The Wolf Dudes want me to bring my five-year-old girl to a pool party meeting with men?

Now I’m really feeling VERY AWKWARD but my baby girl wants to go so I acquiesce.  I bring Faith with me as backup and a good book.  I wear a modest bathing suit and put on my pastor’s wife game face–the “no funny business” one.

I show up at the pool leery.  I have visions of Animal House with the little girls in a corner doings crafts while the dad’s deal cards.

But to my surprise, the first thing I see is a big jolly guy with a huge smile in a neon orange shirt schlepping water toys down to the pool with two adorable little girls.

He introduces himself as the leader and invites me to join them.  This man is like Santa—he’s so good-natured and affable.  The girls run shrieking for the pool and the leader guy jumps in and plays water games with ten little girls attached to him for the next hour.  The other dads stand around quietly talking and catching up.

There is no alcohol.  No crazy stuff.  No strippers.  Just pizza and maybe a little too much sugar with the brownies, juice and otter pops—but that’s the extent of the shenanigans.

After the pool games wrap up, the men and girls gather in a circle and each child introduces herself and her dad and they share a small story.  It’s hard for some kids, but the dad’s encourage and guide them.  I help Kolby and although she is the youngest in the group she is brave and speaks up in a small sweet voice.

Then the girls run off and play—jacked up on sugar—and the dad’s talk “ADULT BUSINESS.”

“OK.  Now it’s coming, I think.  I tense up.  This is the juicy stuff my neighbor warned me of.

Except what happens next is the dad’s get serious about planning the next camping trip.  They talk food and grills and the architecture of sailboats and sandcastles.

And I am left in my seat for a very long hour—both humbled and ashamed—as I watch these kind good men take the time to invest in their daughters and create lasting memories.  

Yes-these man boys are a little competitive and some of the wild stories of paddle board races and stormy nights scare me because of my over-protective mama bear tendencies—but I also know that a little rough and tumble adventure with a dad is what every little girl needs to feel loved and cherished and empowered to believe she can make it in the world all on her own.

I sit in my seat and pray—and ask God to forgive me for judging that which I have no understanding of.  I confess how easy it is to listen to the “bad things” instead of “believing the best” about people.  And a tear runs down my face as I think about my husband and his desire to father and love our children to the best of his ability.

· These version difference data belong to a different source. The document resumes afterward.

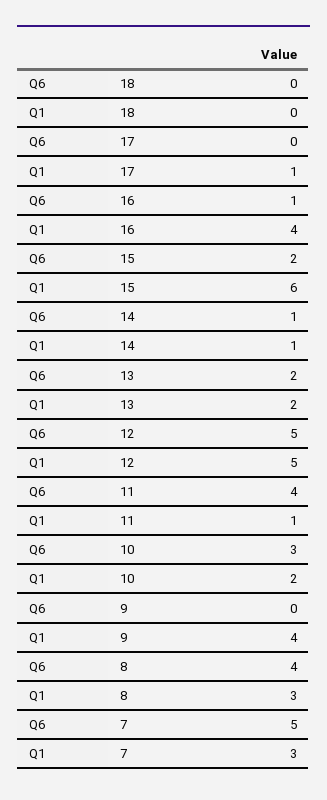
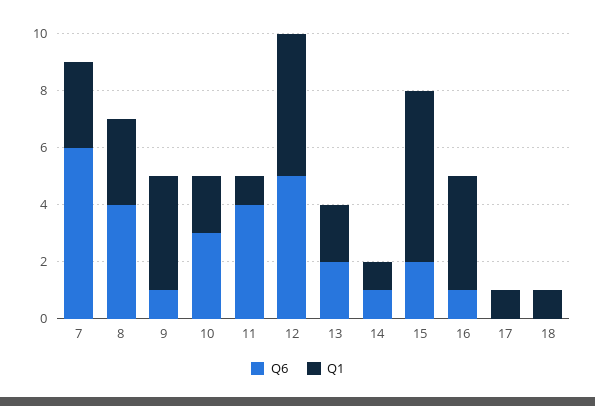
  {
    "Q6": {
      "18": 0,
      "17": 0,
      "16": 1,
      "15": 2,
      "14": 1,
      "13": 2,
      "12": 5,
      "11": 4,
      "10": 3,
-     "9": 0,
+     "9": 1,
      "8": 4,
-     "7": 5
+     "7": 6
    },
    "Q1": {
-     "18": 0,
+     "18": 1,
      "17": 1,
      "16": 4,
      "15": 6,
      "14": 1,
      "13": 2,
      "12": 5,
      "11": 1,
      "10": 2,
      "9": 4,
      "8": 3,
      "7": 3
    }
  }

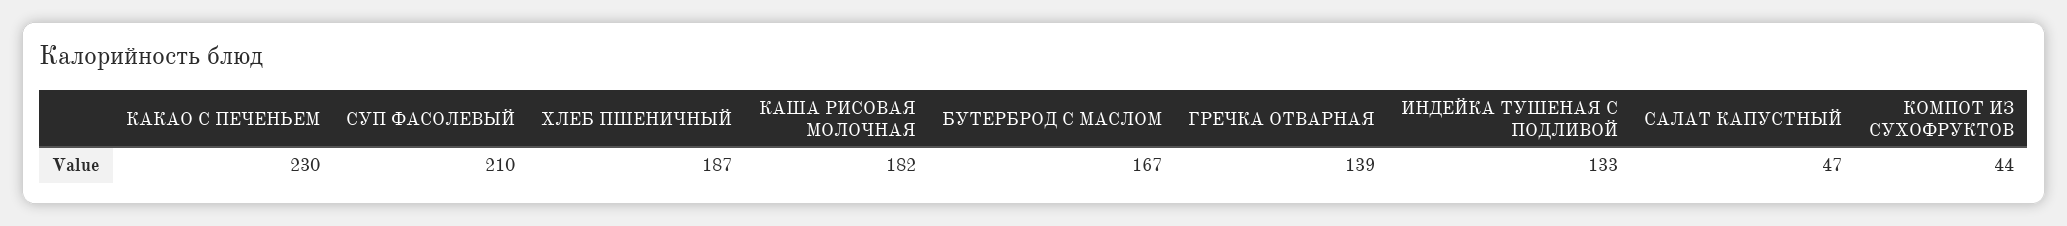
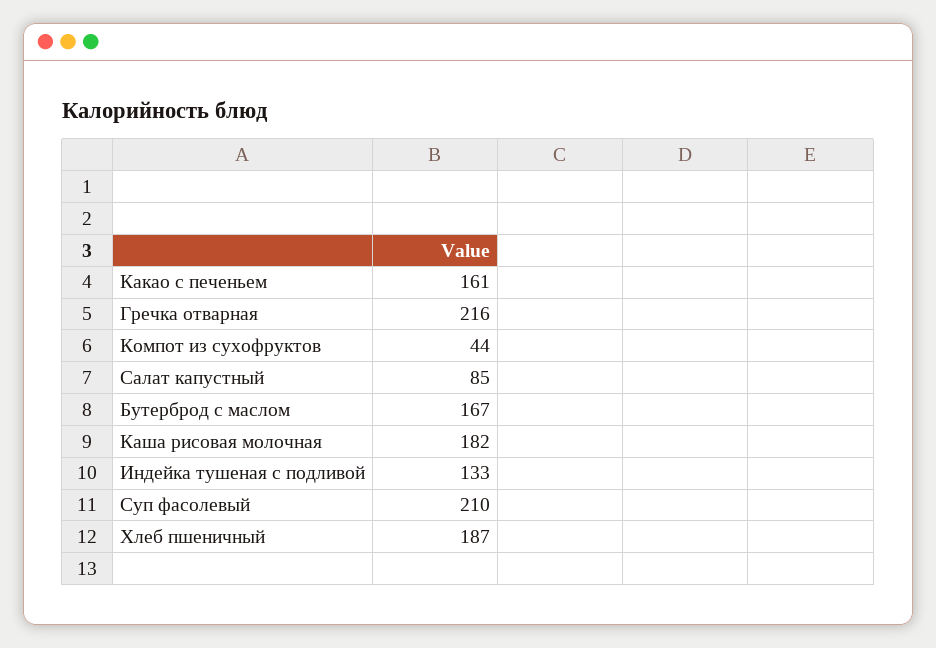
  {
-   "КАКАО С ПЕЧЕНЬЕМ": 230,
+   "КАКАО С ПЕЧЕНЬЕМ": 161,
    "СУП ФАСОЛЕВЫЙ": 210,
    "ХЛЕБ ПШЕНИЧНЫЙ": 187,
    "КАША РИСОВАЯ МОЛОЧНАЯ": 182,
    "БУТЕРБРОД С МАСЛОМ": 167,
-   "ГРЕЧКА ОТВАРНАЯ": 139,
+   "ГРЕЧКА ОТВАРНАЯ": 216,
    "ИНДЕЙКА ТУШЕНАЯ С ПОДЛИВОЙ": 133,
-   "САЛАТ КАПУСТНЫЙ": 47,
+   "САЛАТ КАПУСТНЫЙ": 85,
    "КОМПОТ ИЗ СУХОФРУКТОВ": 44
  }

Boy, I can be a real schmuck sometimes—God help me!

Kolby and I Face Timed Daddy that evening night and told him about the meeting.  I apologized for my doubts.  Of coarse, my sweet husband forgave me and I could see his relief that I was now a supporter instead of a skeptic.

Ok, so I was wrong.  (BIG GULP)

The Wolfpack rocks.  And today my husband is camping with our little girl while I write this.  On the sand, with a hurt back–probably dirty and cold.  And those two monkeys are probably loving every minute of it.

As Father’s Day approaches, and I desperately miss my own dad in heaven now, I think about how important the love of a father is.

I think about my own distrust towards men and how is husband is changing my heart AND MY DAUGHTERS one deposit of love at a time.

And I am grateful.

–Samantha

What could you do to create lasting memories with your child?